Exercise details.
Output a verbatim copy of the data, cut off after the line that contains "Rendered at 1241 by 1754 pixels.".

┌────────

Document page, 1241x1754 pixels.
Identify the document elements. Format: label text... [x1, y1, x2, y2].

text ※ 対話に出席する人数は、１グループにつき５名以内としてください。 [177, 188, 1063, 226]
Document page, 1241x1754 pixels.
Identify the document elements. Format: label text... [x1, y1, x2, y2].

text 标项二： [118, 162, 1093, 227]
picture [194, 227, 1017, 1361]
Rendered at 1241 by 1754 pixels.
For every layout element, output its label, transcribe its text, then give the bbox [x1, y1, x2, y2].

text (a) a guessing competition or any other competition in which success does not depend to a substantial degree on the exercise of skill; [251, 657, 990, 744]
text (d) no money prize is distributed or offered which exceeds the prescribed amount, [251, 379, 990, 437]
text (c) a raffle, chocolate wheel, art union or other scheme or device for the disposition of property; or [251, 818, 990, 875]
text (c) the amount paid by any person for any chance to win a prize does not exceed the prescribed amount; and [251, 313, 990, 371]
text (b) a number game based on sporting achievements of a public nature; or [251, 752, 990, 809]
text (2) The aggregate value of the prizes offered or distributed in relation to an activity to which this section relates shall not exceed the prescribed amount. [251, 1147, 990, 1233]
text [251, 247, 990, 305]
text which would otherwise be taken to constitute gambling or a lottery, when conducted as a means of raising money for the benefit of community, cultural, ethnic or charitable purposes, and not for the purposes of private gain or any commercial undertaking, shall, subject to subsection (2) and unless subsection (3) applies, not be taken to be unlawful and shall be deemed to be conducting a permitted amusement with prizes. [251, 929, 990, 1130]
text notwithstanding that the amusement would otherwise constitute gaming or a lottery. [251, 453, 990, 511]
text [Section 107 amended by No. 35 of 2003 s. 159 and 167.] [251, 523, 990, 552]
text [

└────────

Expected output.
Document page, 1241x1754 pixels.
Identify the document elements. Format: label text... [x1, y1, x2, y2].

text ※ 対話に出席する人数は、１グループにつき５名以内としてください。 [177, 188, 1063, 226]
Document page, 1241x1754 pixels.
Identify the document elements. Format: label text... [x1, y1, x2, y2].

text 标项二： [118, 162, 1093, 227]
picture [194, 227, 1017, 1361]
Rendered at 1241 by 1754 pixels.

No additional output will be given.